Wednesday, 22 March 2017

The Worst of Endorsement

This week’s blog will be a follow up of last week, discussing the worst endorsements and why they flopped. These will be a couple of endorsements that stick in my head for all the wrong reasons.

The first one that I will always remember is Kate Moss. Moss was dropped from numerous brands after allegations appeared in the press of her taking cocaine. Chanel, Burberry and Gloria Vanderbilt all dropped the star costing her £4 million a year in earnings. As well as this, H&M cancelled their campaign with her after she admitted her drug use and apologised.
Why would brands want Ms. Moss to be the face of their company when she’s on the front page of national newspapers with white powder all over her nose? This is not something people look up to. I do feel sorry for Kate Moss as she was once known as quite admirable but is now portrayed in a completely different light, making it difficult for her to gain back the reputation she once had. However, when you are in the limelight, you should take responsibility that a lot of people look up to you, so any bad decisions you make and the press can get a hold of is going to have a knock on effect to your career.
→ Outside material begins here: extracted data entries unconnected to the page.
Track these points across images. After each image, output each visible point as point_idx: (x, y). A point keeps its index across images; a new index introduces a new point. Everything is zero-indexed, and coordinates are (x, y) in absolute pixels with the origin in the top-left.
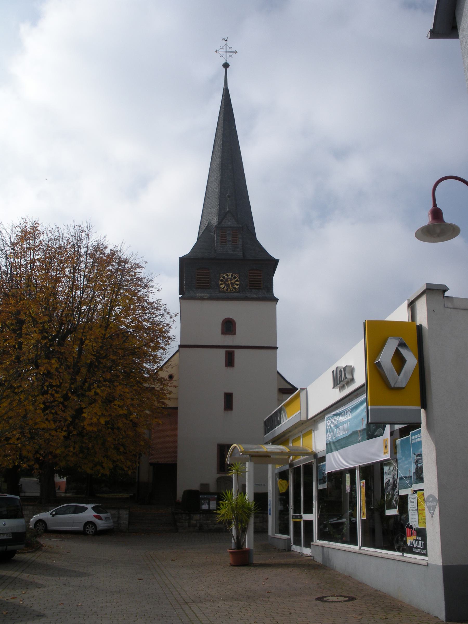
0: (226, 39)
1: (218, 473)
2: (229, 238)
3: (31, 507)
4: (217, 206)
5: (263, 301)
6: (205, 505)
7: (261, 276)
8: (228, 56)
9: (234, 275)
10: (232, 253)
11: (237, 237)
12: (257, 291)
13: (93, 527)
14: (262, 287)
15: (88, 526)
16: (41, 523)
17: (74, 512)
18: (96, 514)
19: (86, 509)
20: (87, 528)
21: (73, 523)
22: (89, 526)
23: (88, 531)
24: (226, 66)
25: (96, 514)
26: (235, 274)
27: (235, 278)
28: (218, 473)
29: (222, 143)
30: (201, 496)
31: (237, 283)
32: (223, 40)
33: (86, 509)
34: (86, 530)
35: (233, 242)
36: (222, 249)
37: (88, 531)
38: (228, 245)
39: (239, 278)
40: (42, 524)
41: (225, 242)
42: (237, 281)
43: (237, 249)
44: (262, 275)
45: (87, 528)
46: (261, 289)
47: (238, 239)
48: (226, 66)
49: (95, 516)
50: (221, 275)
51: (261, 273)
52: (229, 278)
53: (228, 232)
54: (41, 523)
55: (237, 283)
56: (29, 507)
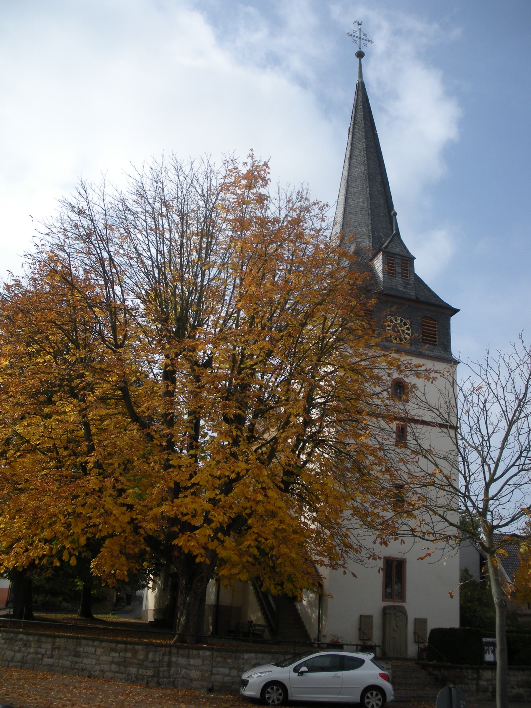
0: (360, 23)
1: (383, 600)
2: (399, 269)
3: (208, 653)
4: (368, 225)
5: (440, 362)
6: (489, 653)
7: (435, 328)
8: (362, 45)
9: (404, 320)
10: (403, 290)
11: (407, 270)
12: (432, 347)
13: (380, 696)
14: (437, 343)
15: (369, 695)
16: (275, 688)
17: (342, 668)
18: (381, 672)
19: (361, 662)
20: (368, 698)
21: (341, 688)
22: (372, 694)
23: (368, 703)
24: (360, 55)
25: (381, 672)
26: (405, 318)
27: (405, 324)
28: (383, 600)
29: (366, 147)
30: (484, 640)
31: (407, 331)
32: (355, 22)
33: (361, 662)
34: (269, 690)
35: (403, 276)
36: (389, 281)
37: (368, 703)
38: (397, 278)
39: (410, 325)
40: (278, 690)
41: (393, 274)
42: (408, 329)
43: (409, 286)
44: (436, 326)
45: (368, 698)
46: (436, 345)
47: (408, 272)
48: (360, 55)
49: (382, 675)
50: (388, 317)
51: (435, 324)
52: (398, 324)
53: (397, 261)
54: (275, 688)
55: (407, 331)
56: (201, 652)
Moss has actually managed to save herself though with companies such as Rimmel and Mango.

Another example of a celebrity getting dropped from an endorsement includes Tiger Woods. Although he’s doing just fine now with still millions to his name, there was a time he was dropped by many companies due to the fact he was having an affair. Gillette was in amongst one of the biggest ones to drop the golfing star during the time of the allegations although they claim that they were just refreshing their brand to continue to be relevant to customers. Convenient timing eh?

Although not this is not an example of an endorsement being dropped, it’s still something that ties into companies and their reputation through celebrities. Abercrombie and Fitch are known for their image of attractive models in their campaigns and as customer assistants and the idea of you are attractive if you wear their clothes. Jersey Shore star, Michael Sorrentino, also known as ‘The Situation’ was offered money by Abercrombie and Fitch for him NOT to wear their clothes. This was because they felt Jersey Shore and the cast wearing their products was damaging their reputation due to being Z list celebrities who were famous through the show which is generally about housemates spending their summer in Jersey and their antics of while they’re there. In a statement released by Abercrombie and Fitch about the situation they stated:
 We understand that the show is for entertainment purposes, but believe this association is contrary to the aspirational nature of our brand, and may be distressing to many of our fans.”
This shows a desperate attempt of a company saving their reputation and being portrayed in the way the want to be portrayed, buy literally paying the people they don’t want to associate with not to wear their clothes.

My next blog will be about Z list celebrities, such as people from Geordie Shore and reality programme’s who now get paid to promote products on their social medias.

1 comment:

  1. I think Kate Moss bounced back from the whole "Cocaine Kate" thing pretty well, no? Some companies were actually more keen to work with her, thinking that she gave them a cool edge! Burberry is another good example of where a company asked people not to wear their clothes, which came hot off the heels of that photo I showed you in Brand Management with Daniella Westbrook. (She was definitely "living the brand!)